Question: which fraction would you filter out, when you want a p-value cut-off 0.01? Take this value to the next step: DE detection!

Detect differential expression

The tool is "Detect differential gene expression using DESeq2". We will detect differences between the G and AG treatment.

  • Create a new history and give it an appropriate name.
  • Import the count table and the sample descriptions file.
  • Run the DESeq2 tool with appropriate parameters

Deseq2 gvsag.png

Four outputs are generated:

  • the first is the report with the graphs.
  • next we have three tabular files: one with only DE genes, one with the complete DESeq2 results with filtering applied, one with the completed DESeq2 results without filtering applied.

Deseq2 output.png

In the next section, we will need the complete DESeq2 result with filtering applied.

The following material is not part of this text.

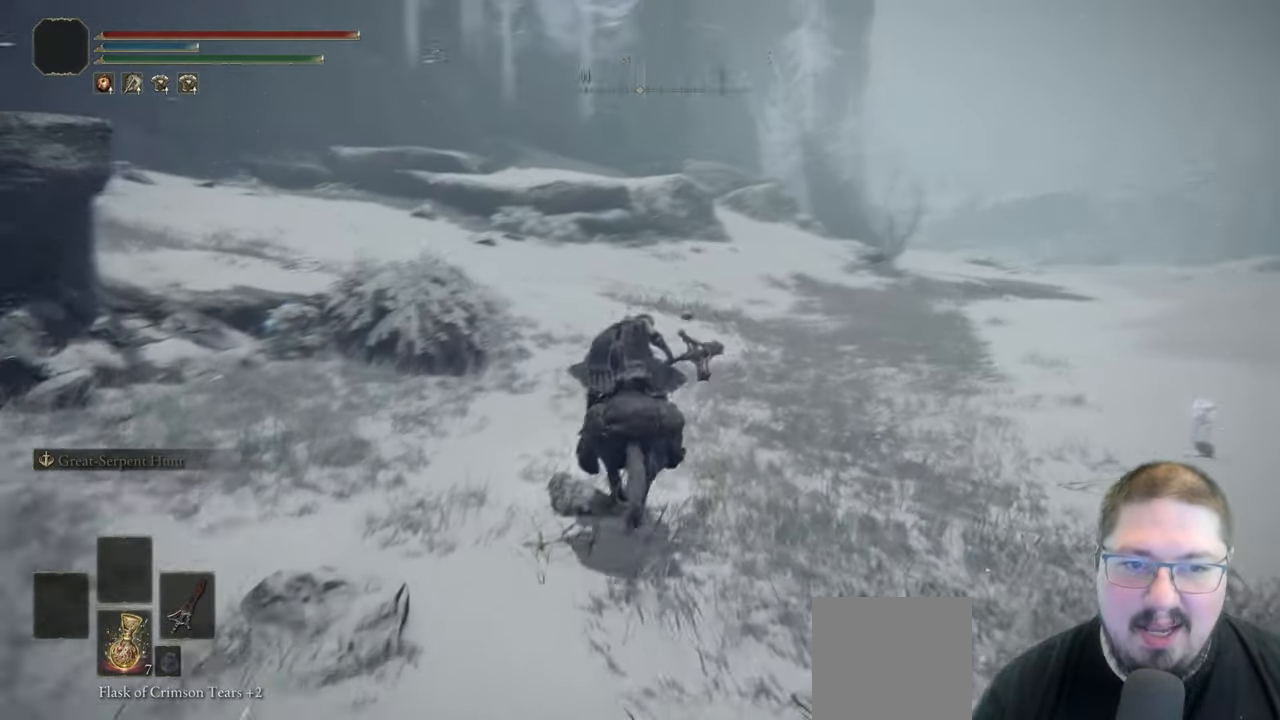
{"buttons": [], "left_stick": "up", "right_stick": "center", "button_events": [[350, "B", "down"], [483, "B", "up"]]}
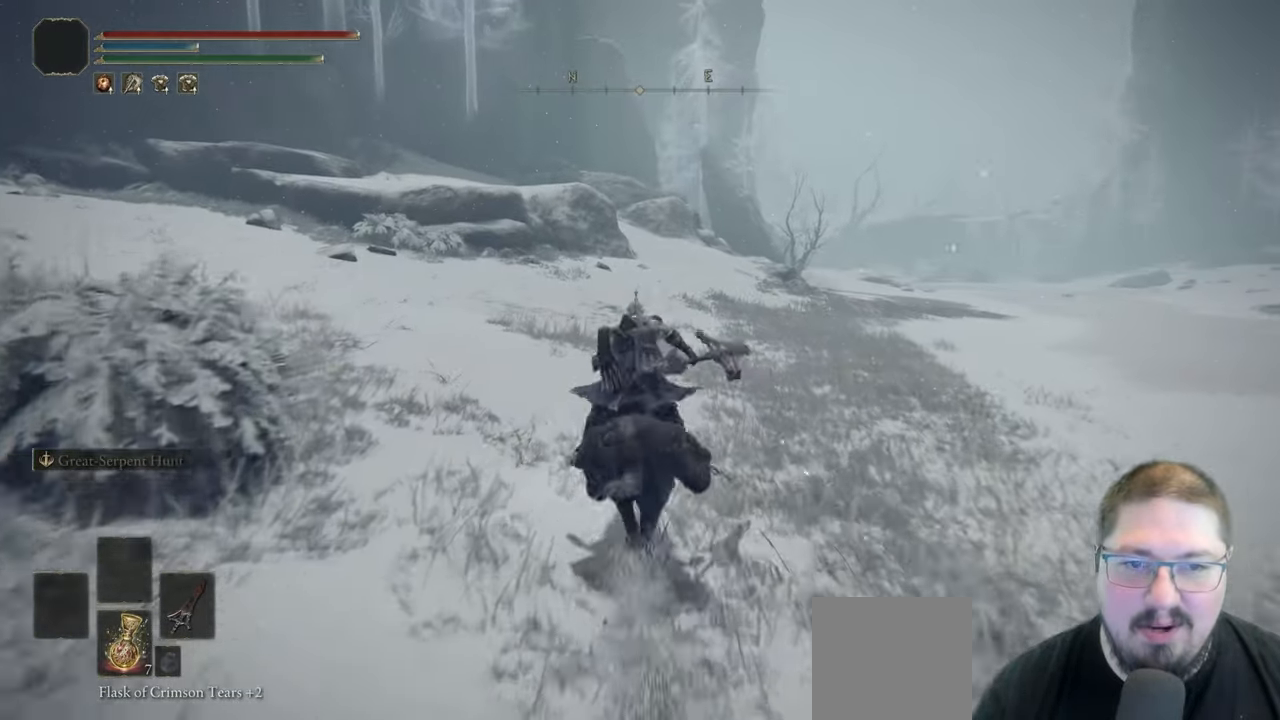
{"buttons": [], "left_stick": "up", "right_stick": "center", "button_events": [[133, "B", "down"], [233, "B", "up"], [350, "Y", "down"], [450, "Y", "up"]]}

Question: what is the increase in number of significantly expressed genes if we apply the filtering? (hint: the report output of DESeq2 tool provides this information).

Exploring the biology behind observed changes

We need to map the feature ids to several gene sets. I have provided for you several of such mapping files in the data library for Candida:

Genesets candida.png

We will use Piano, an R package which I have integrated in Galaxy as 'Gene set analysis with Piano on feature statistics.'. You can optionally display the used R code in the output.

Piano needs:

  • the gene set mappings ('Sets file')
  • p-values ('Feature statistics file')
  • LogFC files ('Log fold change file', provides piano the directionality of the change).

You need to create the 2 first files from the DESeq results file, by cutting out the right columns.

If you select p-value as 'Type of gene level statistics', a list of different algorithms to use appear. Hold ctrl down to select multiple tests, but please do not pick Wilcoxon as this algorithm takes a lot of time to complete.

Tip: if Piano takes to much time to complete on the training session, you can check out some sample output I have provided in the Data Library, while your tool is running.

Piano results1.png


I hope that by following this training session, you have gathered a deep understanding of what RNA-seq for differential expression analysis is about. To do a complete analysis by your own, you can count about 12 days, depending on how experienced you are, how readily available the genome annotations are, as well as feature meta data and gene sets.

It was a pleasure to have you in this class! Have fun and amaze us!